Cut the fat:
Eating fatty foods not only increases your risk of heart disease and certain types of cancer, but it can also give you gallstones. Researchers at King Fahd Hospital in Saudi Arabia found this out after noting that a growing number of patients were having their gallbladders removed. (Gallstones are the most common reason gallbladders become inflamed and have to be removed.) When they surveyed 14 other hospitals, the researchers found that the number of gallbladder operations performed annually was almost times higher in 1986 than in 1977. Yet the local population had grown only 67 percent. What had changed was Saudi eating habits. In the old days, Saudis ate lots of high-fiber grains. These days the average Saudi eats 81 percent more calories, a whopping 197 percent more fat, and only one-quarter of the grain that he or she did in 1977.
Marlboro man faces death:
Cigarette companies are notorious for targeting specific groups with slick ads: Marlboros are for the rugged man, Virginia Slims for the "liberated" woman and Kool filters for the hip black. Maybe the American Cancer Society should use the same technique to convince smokers to stop.
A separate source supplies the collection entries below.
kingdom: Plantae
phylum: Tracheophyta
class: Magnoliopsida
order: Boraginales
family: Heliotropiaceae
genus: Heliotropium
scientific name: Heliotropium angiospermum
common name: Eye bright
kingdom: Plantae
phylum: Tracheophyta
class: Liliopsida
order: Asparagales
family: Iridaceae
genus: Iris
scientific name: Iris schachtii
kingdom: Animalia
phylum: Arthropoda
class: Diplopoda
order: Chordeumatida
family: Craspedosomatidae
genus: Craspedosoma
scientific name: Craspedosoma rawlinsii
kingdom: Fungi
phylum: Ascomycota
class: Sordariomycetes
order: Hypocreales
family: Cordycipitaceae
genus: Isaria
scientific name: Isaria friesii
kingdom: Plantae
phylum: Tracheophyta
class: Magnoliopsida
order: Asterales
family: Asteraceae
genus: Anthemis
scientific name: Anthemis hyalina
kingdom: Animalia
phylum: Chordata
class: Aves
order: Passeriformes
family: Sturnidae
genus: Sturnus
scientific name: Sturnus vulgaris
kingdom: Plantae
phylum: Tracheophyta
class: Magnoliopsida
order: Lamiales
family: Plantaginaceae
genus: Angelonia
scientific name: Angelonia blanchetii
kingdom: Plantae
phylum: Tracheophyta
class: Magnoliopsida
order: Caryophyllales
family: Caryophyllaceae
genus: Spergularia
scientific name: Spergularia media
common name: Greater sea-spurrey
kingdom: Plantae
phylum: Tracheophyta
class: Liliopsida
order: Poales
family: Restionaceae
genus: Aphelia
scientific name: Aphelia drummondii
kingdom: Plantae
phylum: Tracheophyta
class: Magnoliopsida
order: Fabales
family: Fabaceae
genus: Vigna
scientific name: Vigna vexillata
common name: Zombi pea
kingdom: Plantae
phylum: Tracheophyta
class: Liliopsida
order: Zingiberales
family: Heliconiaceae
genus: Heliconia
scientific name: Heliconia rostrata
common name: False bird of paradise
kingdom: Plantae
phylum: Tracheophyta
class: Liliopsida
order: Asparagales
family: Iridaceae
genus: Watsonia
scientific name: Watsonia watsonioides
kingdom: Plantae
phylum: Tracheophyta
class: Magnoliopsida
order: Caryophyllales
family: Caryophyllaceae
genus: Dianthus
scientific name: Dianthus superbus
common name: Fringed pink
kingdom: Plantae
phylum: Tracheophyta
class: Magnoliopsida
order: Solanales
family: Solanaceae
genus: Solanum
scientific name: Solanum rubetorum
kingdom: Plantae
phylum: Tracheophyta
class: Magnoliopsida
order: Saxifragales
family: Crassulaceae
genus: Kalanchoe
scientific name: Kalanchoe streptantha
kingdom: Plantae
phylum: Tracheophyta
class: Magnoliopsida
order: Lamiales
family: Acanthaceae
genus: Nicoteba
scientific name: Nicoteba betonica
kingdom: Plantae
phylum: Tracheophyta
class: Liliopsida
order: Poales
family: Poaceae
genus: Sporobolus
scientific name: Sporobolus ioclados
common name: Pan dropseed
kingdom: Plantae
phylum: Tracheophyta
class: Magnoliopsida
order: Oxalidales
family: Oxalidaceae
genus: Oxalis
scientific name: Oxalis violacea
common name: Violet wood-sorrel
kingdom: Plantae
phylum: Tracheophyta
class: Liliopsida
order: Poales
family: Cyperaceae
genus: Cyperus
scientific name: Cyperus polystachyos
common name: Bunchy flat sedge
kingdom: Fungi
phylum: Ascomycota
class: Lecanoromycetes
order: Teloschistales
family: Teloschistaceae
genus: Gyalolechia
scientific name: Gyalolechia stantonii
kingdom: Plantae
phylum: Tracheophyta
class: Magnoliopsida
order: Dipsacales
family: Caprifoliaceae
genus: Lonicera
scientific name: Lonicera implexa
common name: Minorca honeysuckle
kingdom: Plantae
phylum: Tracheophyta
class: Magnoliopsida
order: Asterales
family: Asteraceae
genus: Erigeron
The suggestion comes from researchers at the Centers for Disease Control in Atlanta. More than half of all smokers aged 17 to 24, for instance, said they like Marlboros. So, if the Cancer Society wants teen-agers to quit, it needs to counter the image of Marlboro smokers as strong, rugged and independent. At least one school group in California is giving it a try. They've developed a curriculum that uses a documentary film called "Death in the West." The film features six real cowboys who are dying of lung cancer or emphysema. That ought to help the sun set on some of those pretty cowboy images.
Low doses just as good:
Simple over-the-counter pain relievers are as effective in alleviating the aches and pains of arthritis of the knee as an often-prescribed anti-inflammation medication that has more side effects, a new study shows. Researchers say their findings "call into question the routine use" of prescription-strength ibuprofen when the same relief is achieved with low doses of the same drug, available on pharmacy shelves under such brand names as Motrin and Advil, and with over-the-counter acetaminophen, sold under such brand names as Tylenol and Anacin-3. The study in the New England Journal of Medicine found that 4,000 milligrams a day of acetaminophen combined with 1,200 milligrams a day of ibuprofen provide as much relief as 2,400 milligrams of ibuprofen, a prescription-strength dosage that reduces swelling but that may also lead to ulcers. In over-the-counter terms, the acetaminophen dosage is equivalent to eight tablets of Extra-Strength Tylenol daily and the low dose of ibuprofen is equal to six tablets of regular strength Advil daily. The researchers, from Indiana University, say their study relates to short-term treatment and caution that some patients with inflammation and chronic arthritis may still benefit from the prescription-strength dose.